(Beginning of Available records)

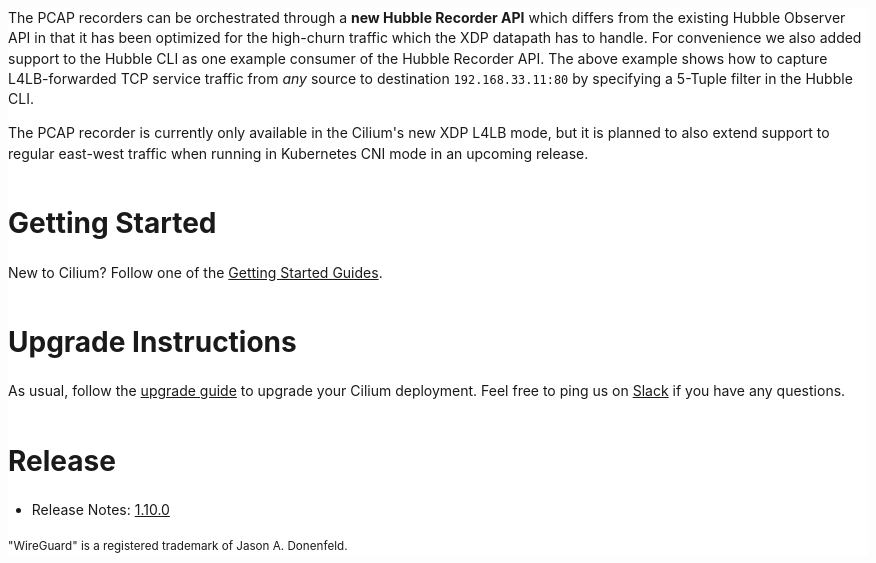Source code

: </div></center>

The PCAP recorders can be orchestrated through a **new Hubble Recorder API** which
differs from the existing Hubble Observer API in that it has been optimized for
the high-churn traffic which the XDP datapath has to handle. For convenience
we also added support to the Hubble CLI as one example consumer of the Hubble
Recorder API. The above example shows how to capture L4LB-forwarded TCP service
traffic from _any_ source to destination `192.168.33.11:80` by specifying a
5-Tuple filter in the Hubble CLI.

The PCAP recorder is currently only available in the Cilium's new XDP L4LB mode,
but it is planned to also extend support to regular east-west traffic when running
in Kubernetes CNI mode in an upcoming release.

# Getting Started

New to Cilium? Follow one of the [Getting Started Guides].

# Upgrade Instructions

As usual, follow the [upgrade guide] to upgrade your Cilium deployment.
Feel free to ping us on [Slack] if you have any questions.

# Release

- Release Notes: [1.10.0](https://github.com/cilium/cilium/releases/tag/v1.10.0)

[slack]: https://cilium.herokuapp.com/
[introduction to cilium]: https://docs.cilium.io/en/v1.10/intro/
[getting started guides]: https://docs.cilium.io/en/v1.10/gettingstarted
[changelog]: https://github.com/cilium/cilium/blob/v1.10/CHANGELOG.md
[upgrade guide]: https://cilium.readthedocs.io/en/v1.10/operations/upgrade/#upgrading-minor-versions
[tuning guide]: https://docs.cilium.io/en/v1.10/operations/performance/tuning/#bypass-iptables-connection-tracking
[alibaba cloud getting started guide]: https://docs.cilium.io/en/v1.10/gettingstarted/alibabacloud-eni/
[aws eni]: https://cilium.io/blog/2019/08/20/cilium-16#eni
[azure]: https://cilium.io/blog/2020/06/22/cilium-18#azureipam

<small>
  "WireGuard" is a registered trademark of Jason A. Donenfeld.
</small>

(End of Available records)

### About this task
Locate every line in the listing above that contains the string "blog", with uppercase and lowercase letters counting as different, and copy each of those lines out in full.

### Solution for this task
[aws eni]: https://cilium.io/blog/2019/08/20/cilium-16#eni
[azure]: https://cilium.io/blog/2020/06/22/cilium-18#azureipam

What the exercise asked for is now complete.